Fairfax commentator, Elizabeth Knight, agreed with the banks line, noting:

The banks have long been pushing their case that the rate at which they borrow funds no longer closely mirrors the cash rate set by the Reserve Bank. Thus when it cuts rates the Big Four — the Commonwealth, Westpac, ANZ and NAB — don’t have a business case for passing it all on. They can’t afford to.

Stephen Bartholomeusz was even more strident in his defense, in an article entitled “Pilloried for Playing Fair“, Bartho claimed:

Bank funding costs are now moving quite differently to the cash rate, which means everyone will have to get used to the new reality: that home loan and business loan rate movements aren’t going to be tied as directly to the RBA’s official rates, in the period ahead, as they have been in the past. That’s not a matter of the banks being selfish, or evidence of profiteering; it simply reflects the new post-crisis reality of their funding environment.

There is certainly an element of truth in those arguments — the cost of wholesale funding has increased due to the significant debt loads being assumed by governments to pay for fiscal spending. Nevertheless, while the banks’ costs have risen (and in the Commonwealth’s defence, it did have lower prevailing mortgage rates that the other majors), the big four have more than made up for the compressed margins in other areas.

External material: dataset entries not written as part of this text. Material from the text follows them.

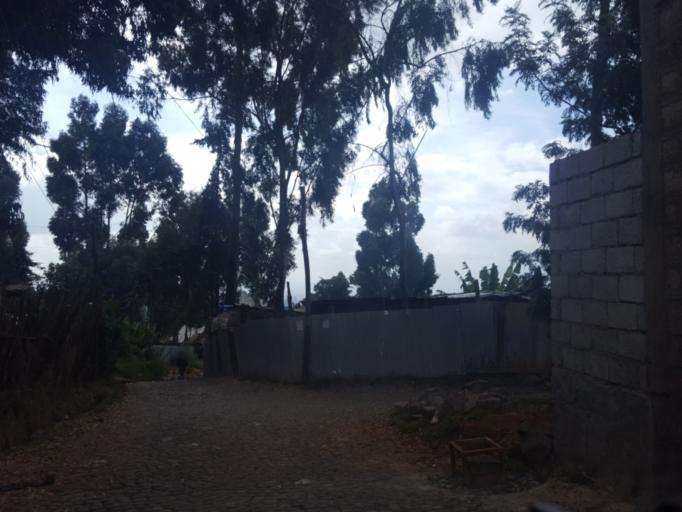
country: ET
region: Adis Abeba
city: Addis Ababa
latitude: 9.0663
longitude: 38.7455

Former Liberal leader and economist, John Hewson, put it best in the Financial Review this morning when he noted:

[The banks] are exploiting their privileged position in the financial crisis, some of which is of their own making, to the narrow benefit of a few key executives, who were already overpaid, and their shareholders, by ripping back market share, restricting credit, overcharging for their services, underpaying their depositors, and investing their considerable and growing ‘excess’ cash in either supporting other banks, buying government securities, or acquiring foreign assets, mostly Asian.

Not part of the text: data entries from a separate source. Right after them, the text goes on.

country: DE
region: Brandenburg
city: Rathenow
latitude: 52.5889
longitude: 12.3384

The fact remains in an economic downturn most businesses will face margin compression — consumer spending falls, which leads to lower revenue and likely lower earnings. Banks are seeking to avoid this scenario by using their market power to overcome macroeconomic reality. They are able to do this because the large banks operate in a regulated oligopoly with minimal real competition.

Banks have no inalienable right to maintain margins in a recession — nor are they legally allowed to charge exception fees which amount to a penalty under the common law. However, it seems that when it comes to maintaining the profitability of the big four banks, contract or competition laws don’t really seem to apply.

While drastic (especially coming from a former leader of the Liberal party), perhaps Hewson’s solution is most apt, that maybe the banks “should be re-regulated to ensure they meet their moral and community service obligations. At the very least, it is now imperative that the government initiate a truly independent, judicial inquiry into the activities of our banks.”